THINGS TO DO:
a. According to the blog text on disability and identity, which website published the article and video the writer discusses?
b. Continue the blog text on disability and identity past its final sentence.

Yesterday morning I tried to do a routine thing and almost fell. Almost to the point that my hear beat wildly in my chest as I grabbed for a bar while praying it would hold. It did. Today, I decided not to do that thing and to do something, not as good but at least possible. I'm here now, ready to go to work.

None of this I told Joe.


He won't know until this mornings drive to the venue about the near fall. He won't know about the adaptations and the decisions I made. Like, I decided not to speak to anyone at the hotel about the problems with the room. Which is something I always do.


Because our day would have become completely about the room and the issues and the problems. And so, I kept my mouth glued shut.

Because sometimes I want him, I want us, to come first. We planned this day. We looked forward to it. And we had a wonderful day. Together.

Now it's work time, now I'll fess up, but only because I'm telling you, and I don't talk behind his back.

Sometimes, my disability needs to take a back seat to my marriage.

And yesterday, it did.

Monday, September 28, 2015

I Am What I Am But He Isn't

I am a proud gay man.

I am a proud disabled man.

Both of these things are identities.

The difficulty is that one of these is much more valued than the other. It is not uncommon for me to read articles that reference sexuality which respect the identity that people feel with how they express their love, how they exist in the world. In fact, that difference, that identity, is often celebrated with flags and slogans and marches down the street.

It is also not uncommon for me to read articles which reference disability which do everything they can to make the 'disability' not real, not important and certainly not an identity. "Label Jars Not People!" is a slogan that's been around for a long time and just won't die. "He doesn't let his disability define him!" "She doesn't consider herself disabled!" These clearly indicate that DISABILITY is something that people are rewarded for disidentifying with and triumphing over. The idea of acceptance of one's difference, unlike every other minority, is no where in sight. Further, the idea that disability as a difference from which a prideful life can be lived is simply laughable to many.

These two things came together in an article and a video that I just read on the LBGT website: Pink News. I'll give you a second to go read it ....

...  OK. Did you watch the video? Read the article?

First, the headline. I've never seen an article about any gay person anywhere on any website that ever said about sexuality, about being gay, "He never let being gay define him." In fact, typically, 'being gay' and identifying, or as it's called, 'coming out' is celebrated. But in the context of his disability, this seems like something that can be said ... in marked contrast to what Paul said in the video, right up front, "I am homosexual." That sounds like a very clear statement of identity, that sounds like he is proud to be 'out' and proud to claim that identity.

Later in the video, it's said that "Paul's family has made an effort not to label their son." Well, that shows too, while Paul speaks openly about his sexuality he never mentions, even when asked a direct question about difference, his disability. I find this disturbing - particularly in a video that is primarily trying to get people to see people with disabilities as worth of respectful language. But when someone with a disability can't or won't use respectful language in reference to themselves or their disability it reeks of shame.

Now I need to be very careful here, this was written and edited by someone other than Paul or his family and it was written to convey a particular message. I don't know what was left on the cutting room floor, or whatever they have now in the digital world. So I don't want to be talking about them in any way, or criticizing them in any way. I'm looking at the product that was created and put out for public view. That product, that video, not the people in the video.

Some records
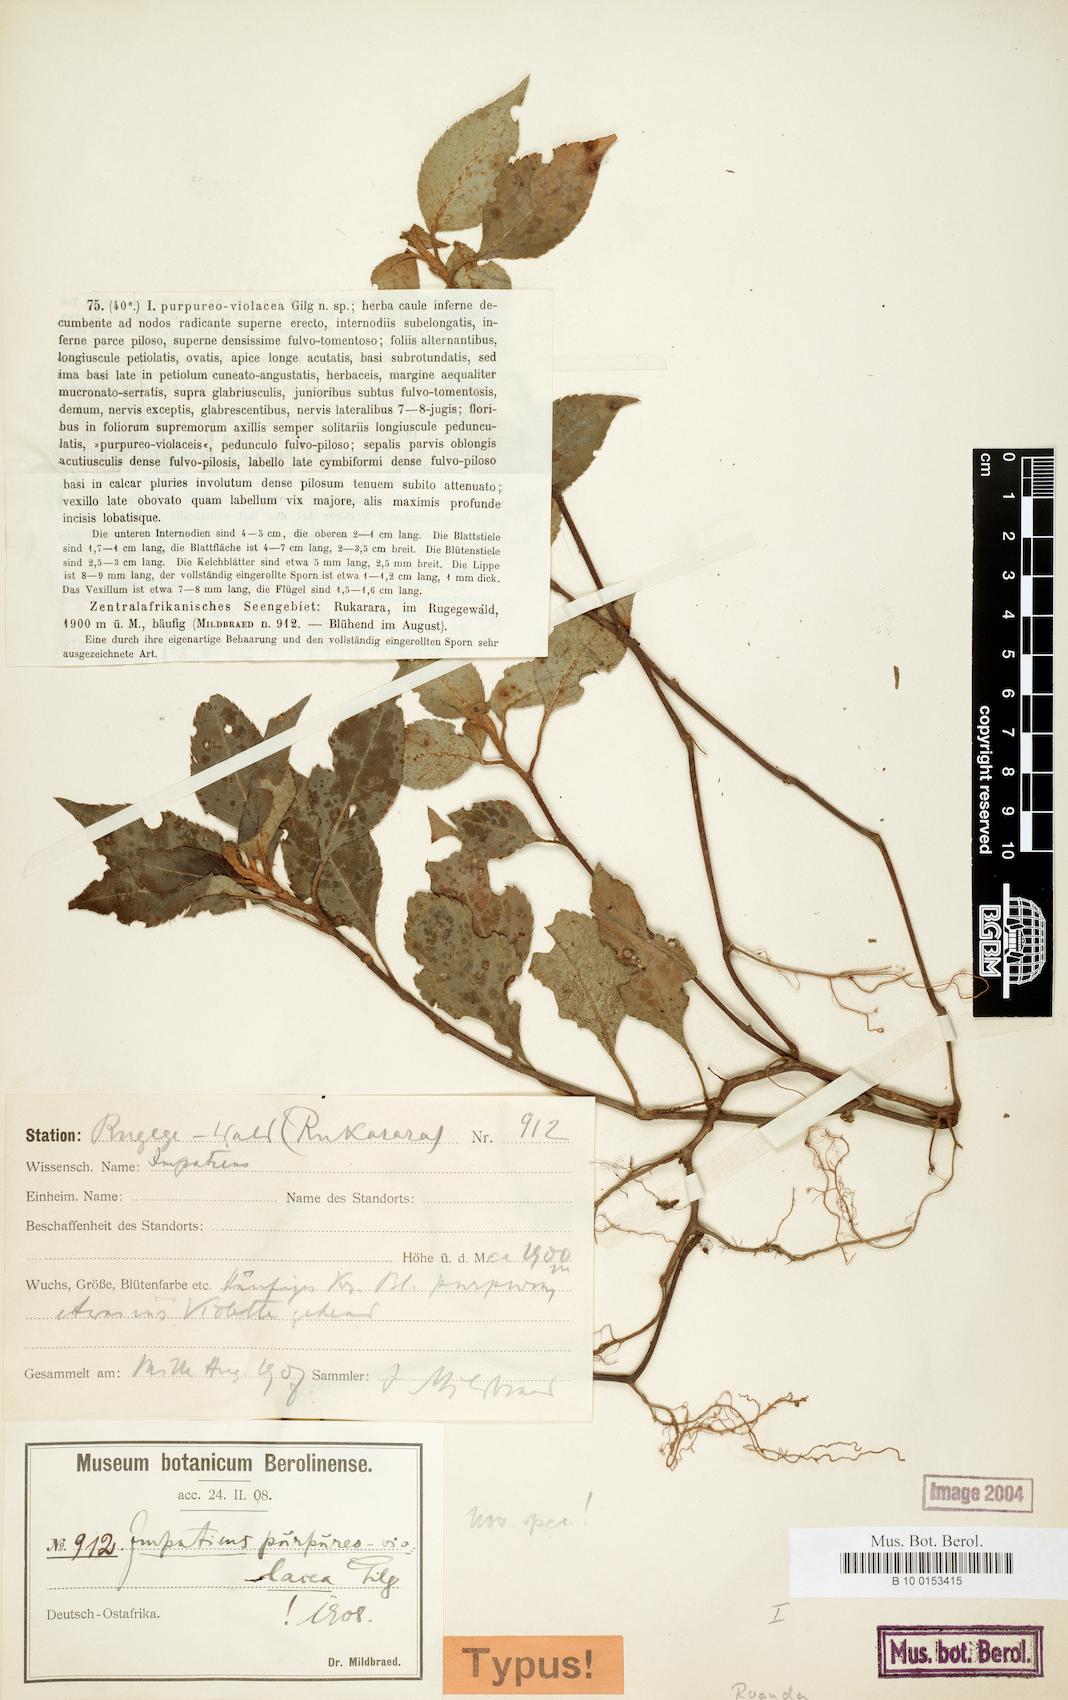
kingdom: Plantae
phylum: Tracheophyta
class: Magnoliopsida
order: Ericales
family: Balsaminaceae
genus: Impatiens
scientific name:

ANSWERS PROVIDED:
a. Pink News, an LGBT website.

b.
By stating that the 'r-word' should never be said, then creating a video where no other word for disability is shown, the viewer is put in an odd place. Further by suggesting as the video does that people with disabilities need to be respected and then never show how self respect is manifested, the viewer may be led to the belief that the best way to deal with disability is with silence and pretence. Never speak of this shameful thing. When you meet someone with a disability pretend that they aren't.

I admire the intent of the video, I don't like the result.

The headline disturbed me, but then the video explained why they when where they went. In trying to  respect the message of the video, they write about a man with no identity, no pride, no community which to call his own. I think that's unutterably sad.

Sunday, September 27, 2015

Saturday, September 26, 2015


Photo description: Hand drawing of a thermomiter.
I don't know if they felt it but I did.

I was showing someone something on my phone, something I wanted to share with them. As I am in my 60's I operate my smart-ass phone with the full knowledge that it has an obstinate mind which loves to battle with me. Younger people seem to have better control over the beast that lives beneath the screen. Anyways, in order to see what I was doing and to see what I wanted to show, a sort-of friend of mine came round behind my chair.

She started to give me advice, much welcomed, about how to get where I wanted to go, and I carefully followed her instructions. She acknowledge that she thought the phone and I had issues that needed working on. However, eventually I found what I wanted and I enlarged it so that she could see it better. I was about to hand it to her when I felt her put her hand on the handle of my wheelchair, something she has never done before, and lean in to see.

I felt that touch on the handle of my chair as much as I would have felt a touch anywhere on my shoulders or back. In the seconds that it took her to look at what I was showing her I evaluated how I felt about her hand on my chair. Went through the gradients of reaction to this kind of touch and ended up with the fact that it felt OK. That I liked her and I trusted her and I was really OK with her hand on my chair.

This signalled to me that our relationship had moved from sort-of friend to actual friend. She had always before respected my chair, never intruded on my space and in that concept of space she had included as people should, my chair. She never asked for permission to put her hand where she put it, it was just a natural move, as if she, like me, was indicating that our relationship was different, was deeper.

It's like the handle of my chair is a thermometer that measures the warmth of my relationship with others.

To me, that's kind of cool.

Do others feel that way?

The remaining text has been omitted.